Richert and her family would come back again and again until every one of the dozen or so people displaced by the storm were either in her home or found a place to go.
This includes Cynthia Avalos, 39, her husband and their 15-year-old son, Justin. They arrived with their six dogs (including three dachshund puppies) via a tractor that took them from waist-high flood waters gushing through their home.
As the family stood at the Shell station, “I wondered where are we going to end up? What will happen to us?” Avalos recalls.
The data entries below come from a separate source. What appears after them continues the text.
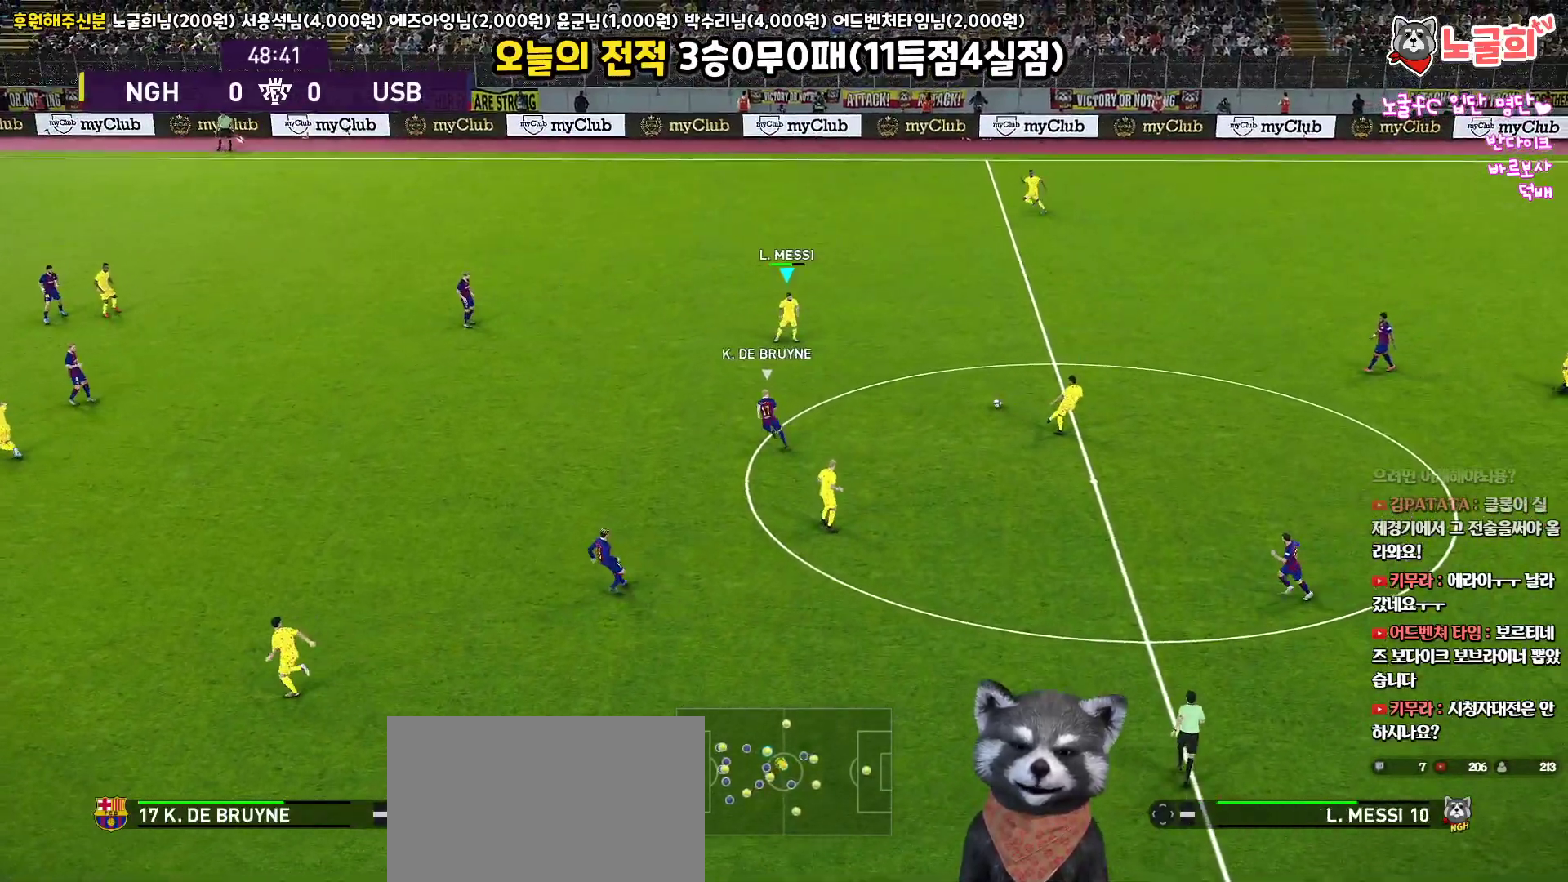
{"buttons": [], "left_stick": "center", "right_stick": "center", "events": []}
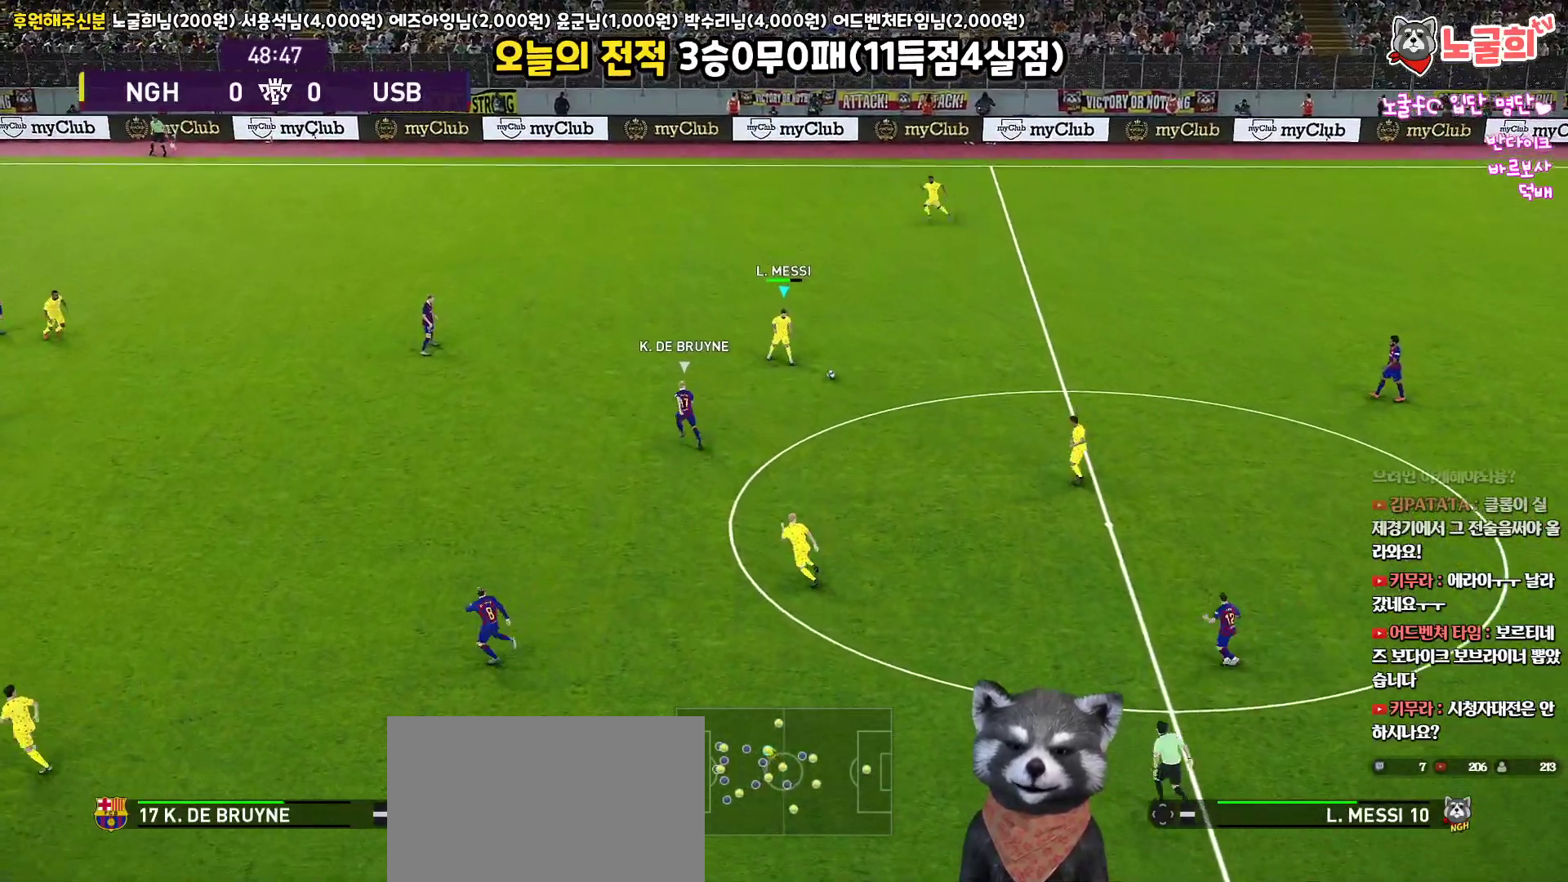
{"buttons": [], "left_stick": "center", "right_stick": "center", "events": []}
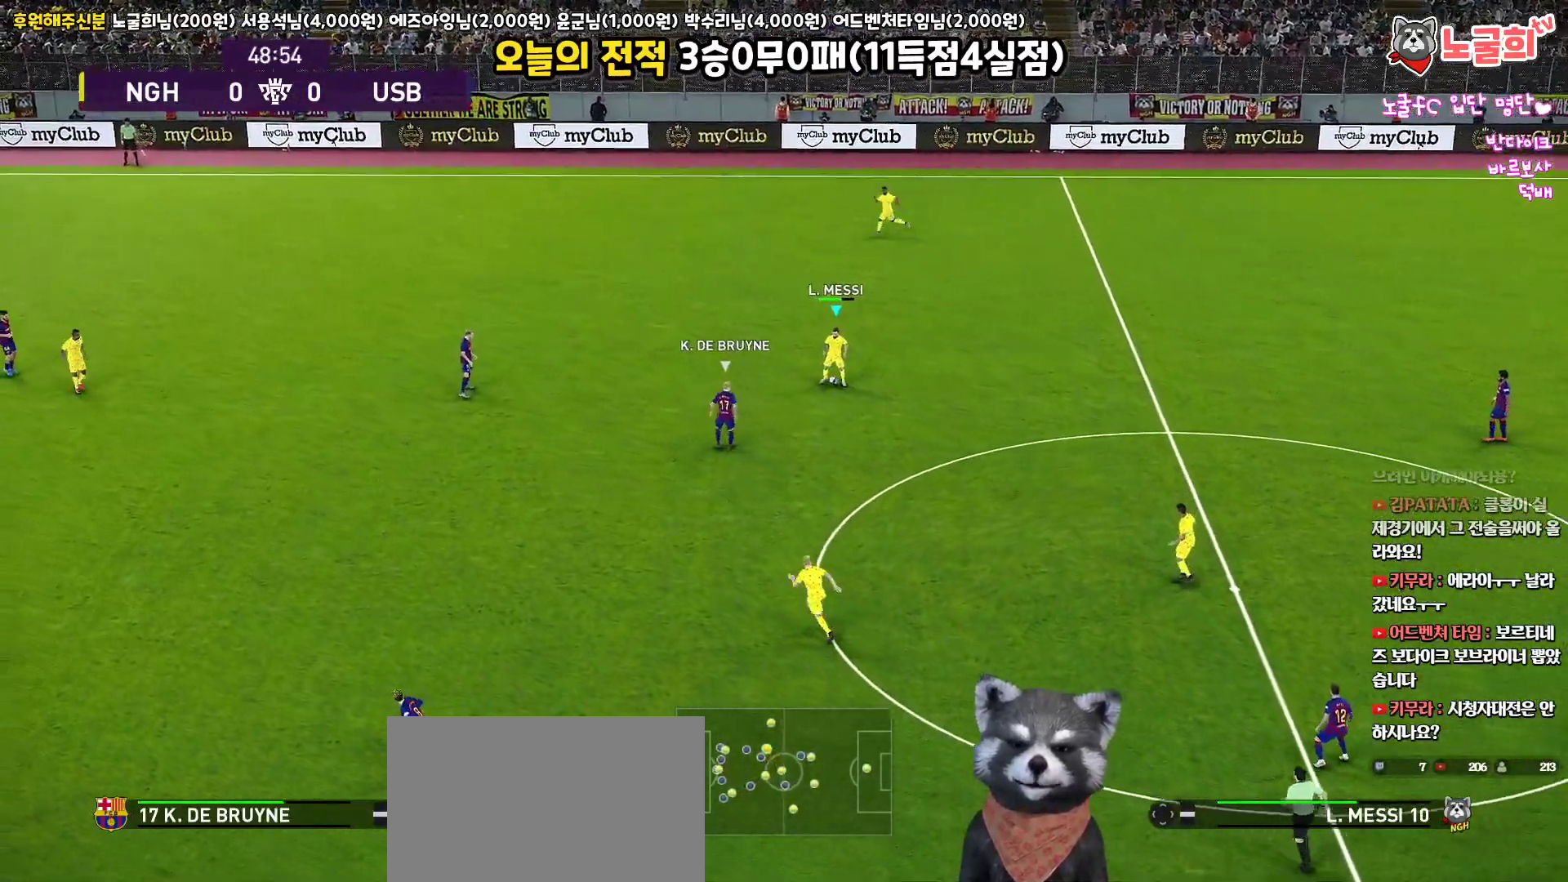
{"buttons": [], "left_stick": "up-left", "right_stick": "center", "events": [[183, "left_stick", "up-left"]]}
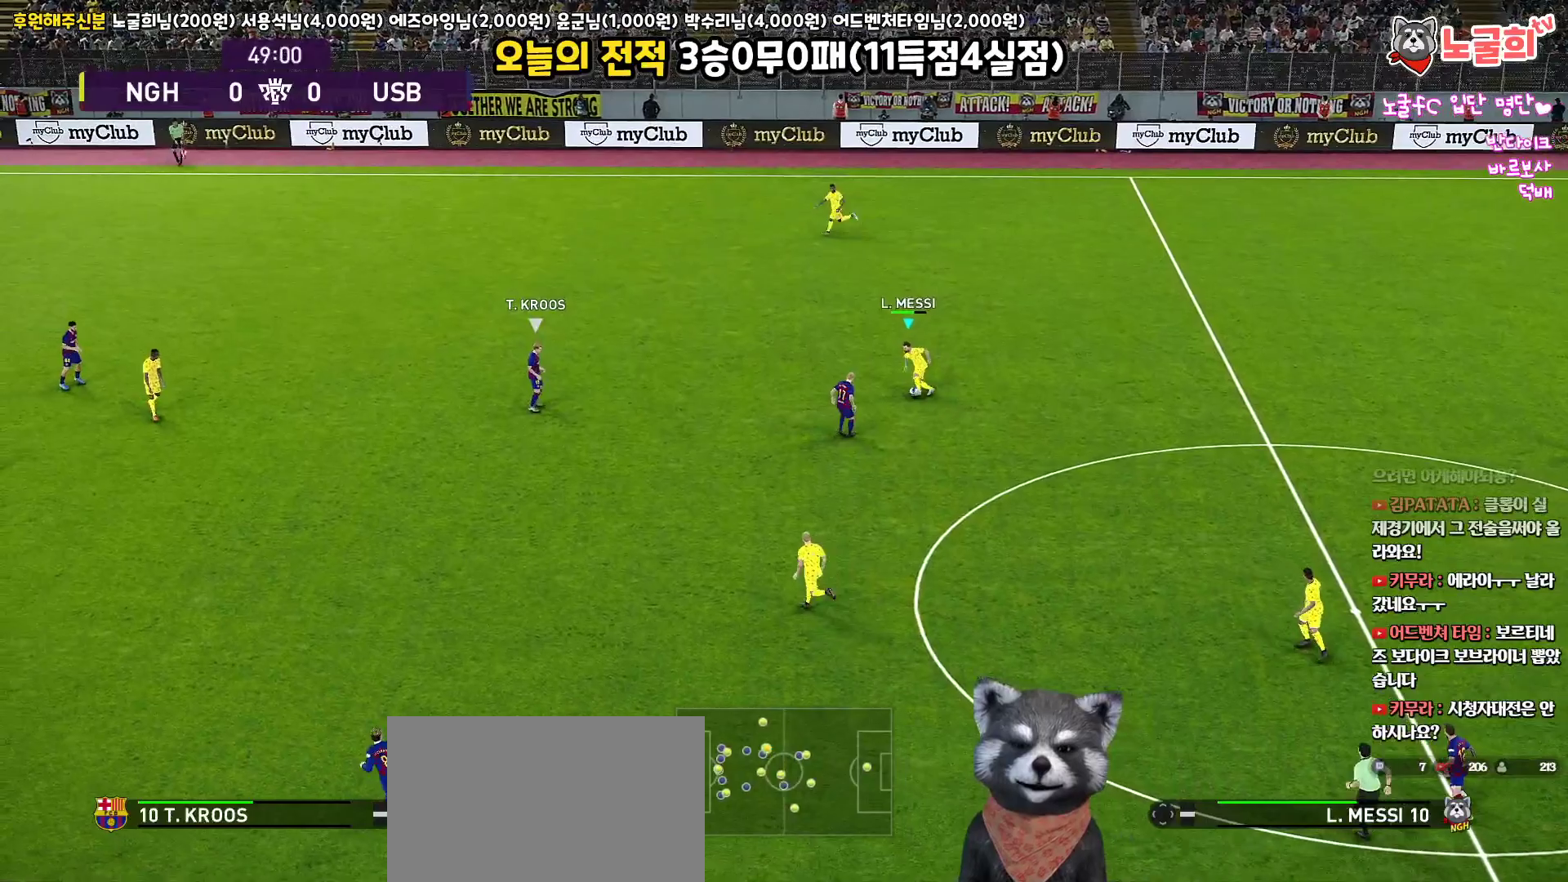
{"buttons": [], "left_stick": "up-left", "right_stick": "center", "events": [[83, "CROSS", "down"], [200, "CROSS", "up"]]}
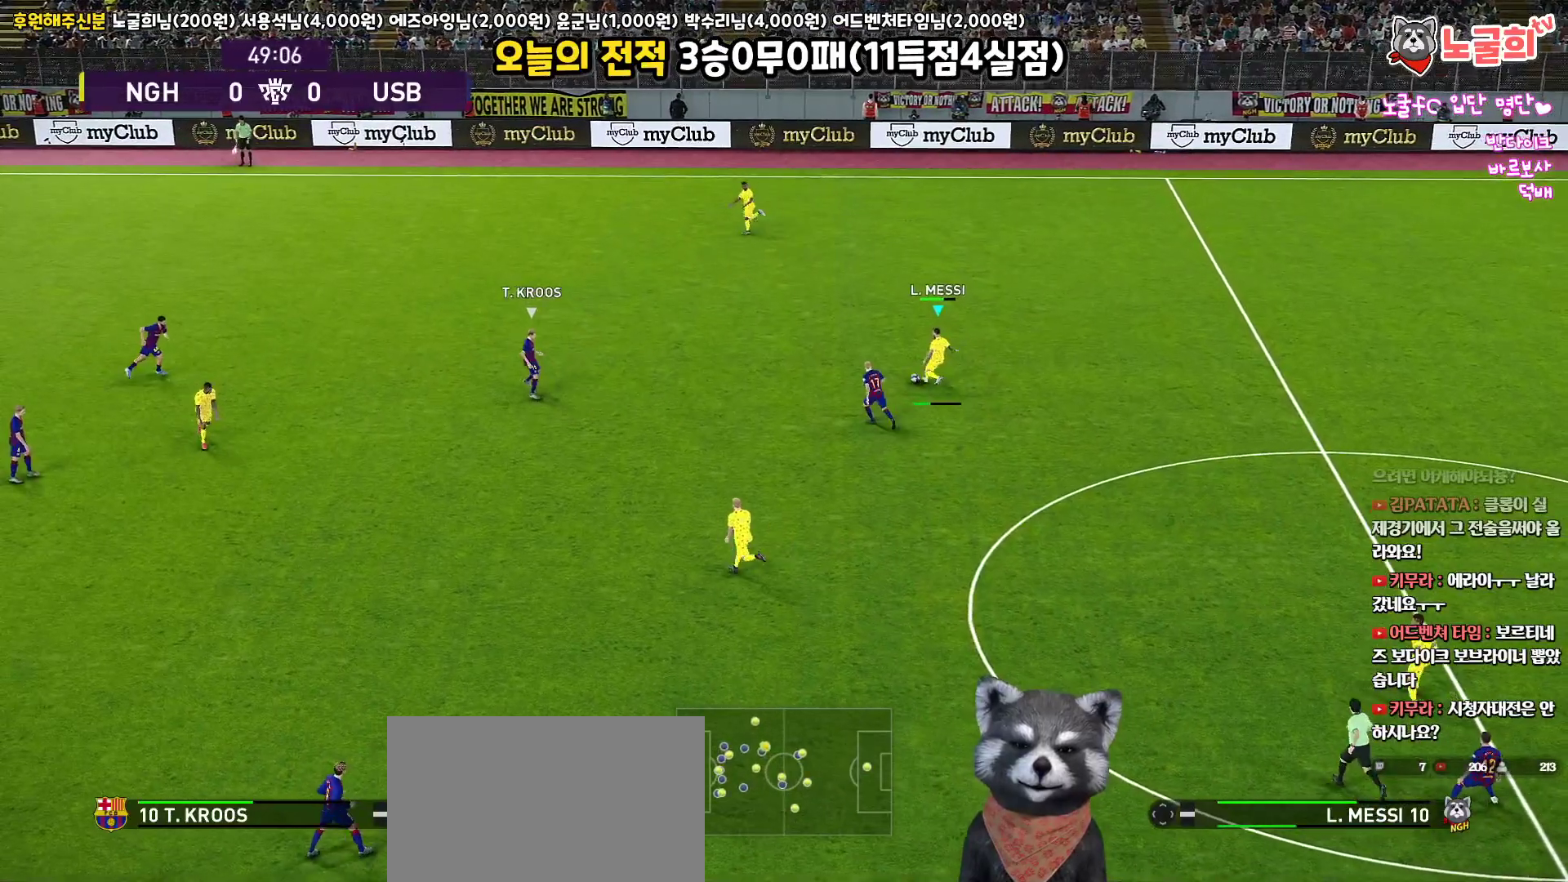
{"buttons": [], "left_stick": "center", "right_stick": "center", "events": [[217, "left_stick", "center"]]}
“And someone comes up to us and says, ‘Do you want to come with us?’ I was like ‘Really? You only see three dogs and I have three more,’ and they said, ‘We don’t care. We have plenty of space.’ “
At the Richerts’ house that night, Nicole served up a dinner of cornbread and chili.
In the days that followed, the group has shared many more meals and prayers, long talks and news-watching sessions.
“It’s unexplainable,” says Creighton, “we are all kindred, like a little blended family.”
Creighton, who retired from the Army after an almost 33-year career, recently moved to Houston to be close to her son and grandchildren.
She fled her flooded home on Sunday to her neighbors’ house and doesn’t yet know the extent of its damage.
Richert has told Creighton he can stay as long as likes.
“Nicole is amazing,” says Creighton, crying. “You don’t see people like that, I don’t think I’ve ever met anyone like her.
“Her spirit is so genuine; if this is how angels are, she must be one. She is a godsend.”
Adds Avalos: “She makes everything seem easier. Who opens their house to total strangers with six dogs? I have no words for it.”
Richert, meanwhile, doesn’t think what she and her family are doing is such a big deal.
“I don’t feel I am giving anything,” she says. “It makes my life a bit more rich.”